» Selected text
****

There are two extreme cases: the [common] memory/bandwidth-limited,
where the calcs (however complex looking) only take a few cycles
and where prefetch can only save those few cycles; and the [rare]
computation-limited where saving a few hundred clocks is tiny
compared to the FP/ALU ops.
A useful metric is to compare machine memory ops with total runtime.
Time your pgm, then comment out all the work except the read/writes
(MOV,r/m) and time again. This runs through all the mem accesses in
however regular or irregular your pattern and gives you a bandwidth
measure for this algorithm. It might be far different from your
memory "nameplate" or benchmark results. If so, optimization
should focus on changing the cache fit or order of accesses.
Modern machines run ~3 GHz per core with memory bandwidth ~2 GB/s.
That gives _at_least_ 1.5 clocks per byte or 24 clocks per slab128.
POPCNT is a little unusual, a simple readstream unless you are
storing those counts in a second vector. Then you'd better work on
keeping the writes from breaking (and slowing) the reads too often.
You can save the read-before-write with MOVNTQ, but I don't know
if bus burstlength can be influenced (SFENCE?)
-- Robert
James Van Buskirk
> Hi, All ! Does this post reach the newsgroup ? (i do hope yes)

****

» Exercise instructions
(a) In the forum post on memory bandwidth, why time the program again after commenting out everything except the read/writes?
(b) Can you reproduce the forum post on memory bandwidth, starting with "Time your pgm, then" and going on through "order of accesses.", but swap "optimization" for "tuning"?
(c) Would you extend the forum post on memory bandwidth and prefetching, starting after its final line?

****

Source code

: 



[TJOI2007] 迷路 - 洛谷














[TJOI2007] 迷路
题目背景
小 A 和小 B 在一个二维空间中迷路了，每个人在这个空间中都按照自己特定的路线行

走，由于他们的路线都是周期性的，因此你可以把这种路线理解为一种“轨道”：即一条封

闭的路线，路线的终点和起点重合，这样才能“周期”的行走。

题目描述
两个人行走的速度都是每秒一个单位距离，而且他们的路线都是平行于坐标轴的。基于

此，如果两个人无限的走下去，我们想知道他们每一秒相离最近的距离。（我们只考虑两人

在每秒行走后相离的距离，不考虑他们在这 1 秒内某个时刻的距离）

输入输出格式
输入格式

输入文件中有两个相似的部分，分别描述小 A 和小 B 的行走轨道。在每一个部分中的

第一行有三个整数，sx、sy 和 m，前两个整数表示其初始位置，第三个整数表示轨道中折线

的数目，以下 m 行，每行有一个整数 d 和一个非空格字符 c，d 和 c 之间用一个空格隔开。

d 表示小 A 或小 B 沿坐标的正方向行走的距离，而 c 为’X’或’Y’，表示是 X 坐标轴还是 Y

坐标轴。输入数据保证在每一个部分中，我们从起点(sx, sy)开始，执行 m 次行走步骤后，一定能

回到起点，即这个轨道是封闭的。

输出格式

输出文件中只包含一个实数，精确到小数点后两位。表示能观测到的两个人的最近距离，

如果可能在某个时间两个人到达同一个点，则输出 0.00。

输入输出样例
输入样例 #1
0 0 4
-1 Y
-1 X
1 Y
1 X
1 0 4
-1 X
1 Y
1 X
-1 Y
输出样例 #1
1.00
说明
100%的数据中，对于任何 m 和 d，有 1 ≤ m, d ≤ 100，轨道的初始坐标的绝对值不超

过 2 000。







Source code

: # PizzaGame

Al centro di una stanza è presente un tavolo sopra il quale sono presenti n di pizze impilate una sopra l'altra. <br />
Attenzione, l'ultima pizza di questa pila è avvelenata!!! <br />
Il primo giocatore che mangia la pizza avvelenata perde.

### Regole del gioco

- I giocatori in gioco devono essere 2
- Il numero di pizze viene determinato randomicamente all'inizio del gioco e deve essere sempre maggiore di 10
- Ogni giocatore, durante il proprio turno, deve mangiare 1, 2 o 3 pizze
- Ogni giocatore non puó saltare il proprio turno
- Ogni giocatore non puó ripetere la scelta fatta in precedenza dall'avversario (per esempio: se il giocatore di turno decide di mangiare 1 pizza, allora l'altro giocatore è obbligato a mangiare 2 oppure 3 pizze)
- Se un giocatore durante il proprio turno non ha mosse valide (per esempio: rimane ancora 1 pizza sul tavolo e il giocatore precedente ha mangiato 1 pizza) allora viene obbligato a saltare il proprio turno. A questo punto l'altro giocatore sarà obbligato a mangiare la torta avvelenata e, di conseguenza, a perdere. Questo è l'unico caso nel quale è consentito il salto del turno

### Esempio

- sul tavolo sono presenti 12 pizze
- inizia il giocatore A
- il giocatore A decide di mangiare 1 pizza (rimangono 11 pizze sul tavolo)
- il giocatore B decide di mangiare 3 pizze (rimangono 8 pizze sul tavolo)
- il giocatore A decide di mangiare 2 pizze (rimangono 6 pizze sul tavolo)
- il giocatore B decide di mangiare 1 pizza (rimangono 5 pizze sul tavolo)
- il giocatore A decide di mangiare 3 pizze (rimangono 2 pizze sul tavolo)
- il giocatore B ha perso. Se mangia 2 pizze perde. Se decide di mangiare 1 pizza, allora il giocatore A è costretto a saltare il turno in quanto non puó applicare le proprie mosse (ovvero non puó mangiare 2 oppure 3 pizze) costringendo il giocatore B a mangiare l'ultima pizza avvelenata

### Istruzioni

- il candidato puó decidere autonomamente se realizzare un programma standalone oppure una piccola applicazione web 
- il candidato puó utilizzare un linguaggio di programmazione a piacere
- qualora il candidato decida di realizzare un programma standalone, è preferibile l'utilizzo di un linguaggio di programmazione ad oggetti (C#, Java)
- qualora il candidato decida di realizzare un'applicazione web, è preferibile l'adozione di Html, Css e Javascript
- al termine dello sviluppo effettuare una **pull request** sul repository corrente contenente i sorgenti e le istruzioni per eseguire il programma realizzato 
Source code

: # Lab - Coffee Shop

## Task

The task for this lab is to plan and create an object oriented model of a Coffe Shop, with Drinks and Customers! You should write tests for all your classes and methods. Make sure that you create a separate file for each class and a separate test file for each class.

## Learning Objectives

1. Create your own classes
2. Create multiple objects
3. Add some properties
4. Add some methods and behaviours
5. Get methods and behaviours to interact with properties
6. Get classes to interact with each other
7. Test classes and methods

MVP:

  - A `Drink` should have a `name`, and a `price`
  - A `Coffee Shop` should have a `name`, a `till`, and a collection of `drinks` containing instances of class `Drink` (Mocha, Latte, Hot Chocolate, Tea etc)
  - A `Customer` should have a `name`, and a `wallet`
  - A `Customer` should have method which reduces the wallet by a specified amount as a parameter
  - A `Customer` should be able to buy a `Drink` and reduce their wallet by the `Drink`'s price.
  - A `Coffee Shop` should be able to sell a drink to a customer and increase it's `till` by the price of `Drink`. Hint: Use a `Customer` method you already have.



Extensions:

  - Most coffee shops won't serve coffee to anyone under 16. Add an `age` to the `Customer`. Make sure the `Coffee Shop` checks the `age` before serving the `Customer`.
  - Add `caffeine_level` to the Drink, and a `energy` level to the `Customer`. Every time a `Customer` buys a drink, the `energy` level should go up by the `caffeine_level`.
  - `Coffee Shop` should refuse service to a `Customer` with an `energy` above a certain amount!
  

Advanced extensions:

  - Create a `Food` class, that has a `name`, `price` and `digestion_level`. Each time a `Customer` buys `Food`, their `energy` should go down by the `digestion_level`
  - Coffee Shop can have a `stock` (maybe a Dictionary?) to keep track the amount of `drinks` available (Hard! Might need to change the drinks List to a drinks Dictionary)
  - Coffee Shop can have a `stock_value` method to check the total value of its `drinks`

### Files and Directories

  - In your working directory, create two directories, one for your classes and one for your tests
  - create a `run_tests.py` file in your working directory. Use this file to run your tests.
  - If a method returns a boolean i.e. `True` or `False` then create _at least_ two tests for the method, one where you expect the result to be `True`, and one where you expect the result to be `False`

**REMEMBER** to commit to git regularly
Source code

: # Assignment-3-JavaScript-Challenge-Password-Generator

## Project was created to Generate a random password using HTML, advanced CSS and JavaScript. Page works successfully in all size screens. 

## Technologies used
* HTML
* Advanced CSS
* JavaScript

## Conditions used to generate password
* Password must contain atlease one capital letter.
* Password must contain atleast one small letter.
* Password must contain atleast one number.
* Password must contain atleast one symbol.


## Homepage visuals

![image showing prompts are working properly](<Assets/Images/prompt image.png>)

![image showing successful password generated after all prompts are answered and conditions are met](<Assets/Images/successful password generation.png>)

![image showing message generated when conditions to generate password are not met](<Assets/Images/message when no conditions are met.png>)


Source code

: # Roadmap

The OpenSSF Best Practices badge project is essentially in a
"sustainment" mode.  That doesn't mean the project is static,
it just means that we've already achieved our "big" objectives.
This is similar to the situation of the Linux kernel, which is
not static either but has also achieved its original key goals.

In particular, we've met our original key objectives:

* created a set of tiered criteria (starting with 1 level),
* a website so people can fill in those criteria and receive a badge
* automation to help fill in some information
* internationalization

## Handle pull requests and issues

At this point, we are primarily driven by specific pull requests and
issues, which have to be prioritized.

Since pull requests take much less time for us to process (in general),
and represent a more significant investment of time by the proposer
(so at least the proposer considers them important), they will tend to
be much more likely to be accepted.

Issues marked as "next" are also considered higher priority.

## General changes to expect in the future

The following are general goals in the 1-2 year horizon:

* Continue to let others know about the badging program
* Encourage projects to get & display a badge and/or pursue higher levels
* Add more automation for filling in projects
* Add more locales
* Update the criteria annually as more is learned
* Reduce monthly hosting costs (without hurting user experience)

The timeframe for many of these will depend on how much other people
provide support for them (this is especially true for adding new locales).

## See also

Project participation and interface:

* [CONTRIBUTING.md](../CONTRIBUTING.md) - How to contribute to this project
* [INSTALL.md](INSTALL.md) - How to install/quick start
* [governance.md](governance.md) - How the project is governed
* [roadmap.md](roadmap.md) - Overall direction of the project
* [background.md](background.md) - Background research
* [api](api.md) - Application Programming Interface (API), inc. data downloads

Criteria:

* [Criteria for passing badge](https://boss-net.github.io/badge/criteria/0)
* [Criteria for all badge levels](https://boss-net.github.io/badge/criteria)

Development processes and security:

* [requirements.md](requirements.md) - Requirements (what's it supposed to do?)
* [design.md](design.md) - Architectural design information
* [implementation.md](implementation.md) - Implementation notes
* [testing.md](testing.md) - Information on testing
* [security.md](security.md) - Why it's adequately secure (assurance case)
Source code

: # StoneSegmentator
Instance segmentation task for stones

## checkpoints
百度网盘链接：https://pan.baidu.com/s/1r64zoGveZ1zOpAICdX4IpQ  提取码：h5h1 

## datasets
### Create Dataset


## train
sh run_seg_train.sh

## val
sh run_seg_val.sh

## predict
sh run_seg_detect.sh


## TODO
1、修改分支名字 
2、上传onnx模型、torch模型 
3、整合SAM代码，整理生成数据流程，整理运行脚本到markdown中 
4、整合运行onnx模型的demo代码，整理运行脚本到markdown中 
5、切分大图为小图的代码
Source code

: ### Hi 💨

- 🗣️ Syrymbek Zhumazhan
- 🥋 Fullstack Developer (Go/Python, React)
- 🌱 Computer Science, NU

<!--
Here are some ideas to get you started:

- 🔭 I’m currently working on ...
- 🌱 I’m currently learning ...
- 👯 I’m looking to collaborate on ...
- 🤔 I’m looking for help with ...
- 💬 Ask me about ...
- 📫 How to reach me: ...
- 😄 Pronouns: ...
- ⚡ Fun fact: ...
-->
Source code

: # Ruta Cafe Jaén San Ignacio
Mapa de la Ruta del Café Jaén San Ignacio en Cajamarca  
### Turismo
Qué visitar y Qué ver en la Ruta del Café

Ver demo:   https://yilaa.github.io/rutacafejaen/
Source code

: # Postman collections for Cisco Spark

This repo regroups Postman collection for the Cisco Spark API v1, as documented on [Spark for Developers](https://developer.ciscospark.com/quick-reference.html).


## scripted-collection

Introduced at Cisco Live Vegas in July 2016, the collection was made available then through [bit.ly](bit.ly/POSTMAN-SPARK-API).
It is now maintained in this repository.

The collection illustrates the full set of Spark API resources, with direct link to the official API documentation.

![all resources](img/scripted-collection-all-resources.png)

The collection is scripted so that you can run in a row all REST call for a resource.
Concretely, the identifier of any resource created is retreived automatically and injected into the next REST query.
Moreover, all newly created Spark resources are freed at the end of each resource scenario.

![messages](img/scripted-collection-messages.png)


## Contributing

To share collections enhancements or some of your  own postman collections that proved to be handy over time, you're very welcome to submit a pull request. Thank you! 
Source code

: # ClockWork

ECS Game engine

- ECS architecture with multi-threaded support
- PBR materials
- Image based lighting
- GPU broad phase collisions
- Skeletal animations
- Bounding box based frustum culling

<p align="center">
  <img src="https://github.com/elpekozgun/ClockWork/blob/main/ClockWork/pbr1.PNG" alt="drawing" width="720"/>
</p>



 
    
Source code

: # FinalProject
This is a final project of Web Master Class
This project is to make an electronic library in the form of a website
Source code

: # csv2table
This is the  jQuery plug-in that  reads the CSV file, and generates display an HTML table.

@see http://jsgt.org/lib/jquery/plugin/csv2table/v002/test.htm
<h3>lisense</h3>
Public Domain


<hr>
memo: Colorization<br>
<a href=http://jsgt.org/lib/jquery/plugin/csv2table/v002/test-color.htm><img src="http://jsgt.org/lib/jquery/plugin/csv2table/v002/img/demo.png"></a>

****

» Answers to the exercises
(a) That second run still goes through every memory access in the program's pattern, however regular or irregular, so it gives a bandwidth measure for the algorithm. That figure may differ greatly from the memory's nameplate or benchmark results.

(b)
Time your pgm, then comment out all the work except the read/writes
(MOV,r/m) and time again. This runs through all the mem accesses in
however regular or irregular your pattern and gives you a bandwidth
measure for this algorithm. It might be far different from your
memory "nameplate" or benchmark results. If so, tuning
should focus on changing the cache fit or order of accesses.

(c)
> Ok, After reading "Fast bit reverse" thread on alt.lang.asm
> i think the best way to count bits is by using PSHUFB
> Il 09.01.2011 00:23, James Van Buskirk ha scritto:
>> One thing I have noticed with OOO processors is that it can be a
>> good thing to use the OOO capabilities. To do this, you write
>> instruction streams consecutively rather than concurrently and let
>> the processor read across instruction streams, renaming registers
>> and so utilizing the physical register file which is larger than the
>> visible register file.
> > consecutively rather than concurrently
> > movaps 8(%rsp), %xmm6
> > movaps 24(%rsp), %xmm7
> What does it mean ? perhaps
> movaps xmm6,[rsp+8]
> movaps xmm7,[rsp+24]
Yes. I was using as.exe, the GNU assembler, but you were able
to decode it.
> PSHUFB XMM,XMM letency 4,throughput 3 times 1.70 "pairable" clock cycles
> on my Core2 Quad. 2 consecutive PSHUFB instructions times just the same
> !!!
> Now, executing 300 times my POPCNT on 8 megabyte file gives
> me *11,2 bytes/clock*, /the best/ absolute performance on
If that means 11.2 bytes per clock, I am sceptical.
(16 bytes)/(xmm register)*(1 clock)/(11.2 bytes) = 1.43 clocks/(xmm
register)
The code we discussed required 1+1+1+2+2+2+1+1+1 = 12 instructions to
load a register, duplicate it, shift one of the copies, mask out the
high bits in both copies, load 2 LUT registers, perform two lookups,
add the bytewise bitcounts, sum into qwords, and add to running totals.
Your code would have to be sustaining
(12 instructions)/(1.43 clocks) = 8.4 instructions per clock.
I tried looking in your web page below, but couldn't find your code,
but I recommend you reexamine your timing technique.
> --
>
> .:hopcode[marc:rainer:kranz]:.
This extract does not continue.